Why is Linen Sustainable?

Why is Linen Sustainable?

Thoughts of sustainability have not always been in the forefront of people’s minds.  As time has gone on, the desire to take greater care of our planet has increased by many, with the desire to benefit future generations to come.

The popularity of sustainability began in 1987, when a publication called the “Brundtland Report” used the term, “sustainable development.” While the concern of the population growing faster than the natural resources available dates back further, the active involvement for sustainability has been most prevalent for under 35 years.

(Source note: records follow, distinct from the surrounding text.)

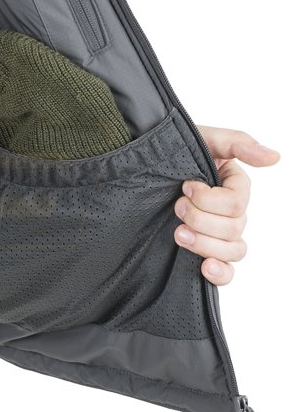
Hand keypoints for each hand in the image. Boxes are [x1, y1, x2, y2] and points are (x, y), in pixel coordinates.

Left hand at [173, 126, 279, 285]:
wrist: (137, 170)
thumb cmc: (170, 151)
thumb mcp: (202, 138)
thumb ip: (237, 143)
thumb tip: (275, 158)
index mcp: (232, 186)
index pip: (237, 203)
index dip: (210, 199)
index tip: (185, 186)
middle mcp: (228, 212)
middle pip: (234, 228)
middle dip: (200, 218)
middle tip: (176, 206)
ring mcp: (216, 234)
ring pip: (232, 251)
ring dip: (205, 244)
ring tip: (178, 234)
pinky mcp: (202, 252)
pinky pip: (225, 273)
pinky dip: (220, 273)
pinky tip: (206, 268)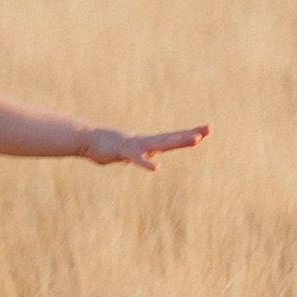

And so, why (and how) is linen sustainable, and why is it good for the planet?

First, linen is a stiff, thicker fabric made from the flax plant. 

Flax plant

It is a breathable material that holds in warmth when the weather is cool and keeps you cooler when the weather is warm.  In fact, because it absorbs moisture and loses it quickly, many people opt for this material in hot climates.  Even when absorbed, the material doesn’t feel overly damp against a person’s skin.

What isn’t used (from the flax plant) for the making of linen goes on to make other by-products of flax.  Linseed oil is one of the by-products, used in varnishes, inks, soaps, and for preserving wood.  Flaxseed oil has omega-3 fatty acid and is used in margarines and salad dressings.  And not to mention simply putting flax seeds in some of your foods!  

Flaxseed oil

There is no waste when using the flax plant.  The production of its various products is also cost effective.

The wonders and benefits of using this plant reach beyond what it produces.  Flax is durable.  It can grow in poor soil and in different climates.  That included being able to grow in areas that don’t have suitable grounds for food crops.  It does not require additional water from when it rains.  It also does not require large amounts of energy to process it.

Many comparisons have been made between linen and cotton, showing several favorable factors for linen: 

  •        Its need for water is much less than that of cotton. 
  •        Linen usually needs fewer pesticides.
  •        Linen fabrics are heavier and stronger than cotton fabrics, which results in materials that last longer.

Other desirable factors for linen and its sustainability are that it is a strong material, and a naturally moth resistant material!  Additionally, the material is biodegradable, which means no landfills will be added to. No damage will be done to the soil that absorbs the linen fibers after it’s had a full and lengthy life.

Linen does well in hot climates.  Because it is naturally hypoallergenic, it is unlikely that you will develop an allergic reaction from perspiration and contact with the material.  It’s actually ideal for many people who have sensitive skin.

Because of its strength and durability, linen products last longer and need replaced less often. Furthermore, the sustainability is far greater than some of the most popular materials on the market currently.  While some are still quite durable (such as polyester), they are not eco-friendly, taking up to 200 years to decompose.  Linen, believe it or not, when it’s 100% pure, can take as little as two weeks! 

As briefly mentioned already, linen products last longer.  When cared for properly, linen can last between two and three decades!  Traditions of handing linens down to following generations was possible because of the great durability of well cared-for linen items.  Over time with proper washing, the material becomes softer, yet also stronger.

There is great versatility for this incredible fabric!  Light and medium-weight linens are great for clothing and handkerchiefs, while heavier blends are perfect for curtainstablecloths and bed sheets.  

linen blue bedding set

Quilting can also be done with linen material.  Beyond these items found in most every home, some have indulged in upholstered furniture made from this durable fabric.

Did you know that linen makes up 25% of the American dollar bill?

When linens have reached their points of final usefulness, they can actually be recycled for many other uses.  Two of the better-known recycling functions of linen are in paper and for car insulating materials.  Creative families and homeowners have found ways to use their linen “throw-aways” instead of discarding them.  When you make that new linen bedding purchase, save your old set for these things: 

  •        Use them instead of buying plastic tarps for yard and garden clean-up.
  •        They can be kept in your car’s trunk for unforeseen circumstances that need a covering to keep the seats clean or to absorb spills.
  •        Use to insulate your shrubs and small trees when the weather turns cold.
  •        Sheets, or smaller linen items that are finally worn out, can also be used for cleaning.

As you can see, not only is linen versatile, but it is also a great choice for lasting beauty in every home.  You can feel good about every purchase, knowing your own carbon footprint is small when choosing linen.